TASK BRIEF: Using the material below, write out every entry exactly.

INPUT:

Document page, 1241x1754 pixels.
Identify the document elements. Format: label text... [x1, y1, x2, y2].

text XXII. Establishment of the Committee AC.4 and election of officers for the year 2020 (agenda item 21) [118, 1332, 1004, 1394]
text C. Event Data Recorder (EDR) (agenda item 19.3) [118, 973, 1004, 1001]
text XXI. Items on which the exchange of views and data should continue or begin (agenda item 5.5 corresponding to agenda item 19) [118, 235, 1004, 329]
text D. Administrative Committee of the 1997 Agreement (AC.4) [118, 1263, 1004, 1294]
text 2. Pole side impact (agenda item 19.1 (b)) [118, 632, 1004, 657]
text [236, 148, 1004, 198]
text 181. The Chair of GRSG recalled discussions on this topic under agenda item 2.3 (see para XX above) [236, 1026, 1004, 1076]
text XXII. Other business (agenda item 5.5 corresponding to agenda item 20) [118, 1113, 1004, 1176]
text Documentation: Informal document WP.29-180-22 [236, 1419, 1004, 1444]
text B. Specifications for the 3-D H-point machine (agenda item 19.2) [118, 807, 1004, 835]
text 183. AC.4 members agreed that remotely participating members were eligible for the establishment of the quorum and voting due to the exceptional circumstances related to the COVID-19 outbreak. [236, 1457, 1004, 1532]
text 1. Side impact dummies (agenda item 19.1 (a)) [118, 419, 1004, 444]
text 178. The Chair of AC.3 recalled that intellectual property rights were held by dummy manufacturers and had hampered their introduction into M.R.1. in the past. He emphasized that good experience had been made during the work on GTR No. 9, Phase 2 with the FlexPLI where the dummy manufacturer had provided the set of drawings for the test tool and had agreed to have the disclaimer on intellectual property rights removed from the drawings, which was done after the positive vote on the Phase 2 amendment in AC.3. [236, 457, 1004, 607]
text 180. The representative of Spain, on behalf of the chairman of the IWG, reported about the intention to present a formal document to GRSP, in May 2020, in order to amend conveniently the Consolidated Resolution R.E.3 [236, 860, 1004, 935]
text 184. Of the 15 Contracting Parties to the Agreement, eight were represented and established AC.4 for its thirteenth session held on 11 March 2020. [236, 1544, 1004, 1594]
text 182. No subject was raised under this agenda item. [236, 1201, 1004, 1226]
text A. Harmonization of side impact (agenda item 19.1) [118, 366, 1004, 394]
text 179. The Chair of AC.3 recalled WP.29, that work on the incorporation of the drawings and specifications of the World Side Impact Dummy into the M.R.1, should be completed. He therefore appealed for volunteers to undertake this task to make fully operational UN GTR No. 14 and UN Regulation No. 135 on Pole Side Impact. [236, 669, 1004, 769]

WORKED SOLUTION:
Document page, 1241x1754 pixels.
Identify the document elements. Format: label text... [x1, y1, x2, y2].

text XXII. Establishment of the Committee AC.4 and election of officers for the year 2020 (agenda item 21) [118, 1332, 1004, 1394]
text C. Event Data Recorder (EDR) (agenda item 19.3) [118, 973, 1004, 1001]
text XXI. Items on which the exchange of views and data should continue or begin (agenda item 5.5 corresponding to agenda item 19) [118, 235, 1004, 329]
text D. Administrative Committee of the 1997 Agreement (AC.4) [118, 1263, 1004, 1294]
text 2. Pole side impact (agenda item 19.1 (b)) [118, 632, 1004, 657]
text [236, 148, 1004, 198]
text 181. The Chair of GRSG recalled discussions on this topic under agenda item 2.3 (see para XX above) [236, 1026, 1004, 1076]
text XXII. Other business (agenda item 5.5 corresponding to agenda item 20) [118, 1113, 1004, 1176]
text Documentation: Informal document WP.29-180-22 [236, 1419, 1004, 1444]
text B. Specifications for the 3-D H-point machine (agenda item 19.2) [118, 807, 1004, 835]
text 183. AC.4 members agreed that remotely participating members were eligible for the establishment of the quorum and voting due to the exceptional circumstances related to the COVID-19 outbreak. [236, 1457, 1004, 1532]
text 1. Side impact dummies (agenda item 19.1 (a)) [118, 419, 1004, 444]
text 178. The Chair of AC.3 recalled that intellectual property rights were held by dummy manufacturers and had hampered their introduction into M.R.1. in the past. He emphasized that good experience had been made during the work on GTR No. 9, Phase 2 with the FlexPLI where the dummy manufacturer had provided the set of drawings for the test tool and had agreed to have the disclaimer on intellectual property rights removed from the drawings, which was done after the positive vote on the Phase 2 amendment in AC.3. [236, 457, 1004, 607]
text 180. The representative of Spain, on behalf of the chairman of the IWG, reported about the intention to present a formal document to GRSP, in May 2020, in order to amend conveniently the Consolidated Resolution R.E.3 [236, 860, 1004, 935]
text 184. Of the 15 Contracting Parties to the Agreement, eight were represented and established AC.4 for its thirteenth session held on 11 March 2020. [236, 1544, 1004, 1594]
text 182. No subject was raised under this agenda item. [236, 1201, 1004, 1226]
text A. Harmonization of side impact (agenda item 19.1) [118, 366, 1004, 394]
text 179. The Chair of AC.3 recalled WP.29, that work on the incorporation of the drawings and specifications of the World Side Impact Dummy into the M.R.1, should be completed. He therefore appealed for volunteers to undertake this task to make fully operational UN GTR No. 14 and UN Regulation No. 135 on Pole Side Impact. [236, 669, 1004, 769]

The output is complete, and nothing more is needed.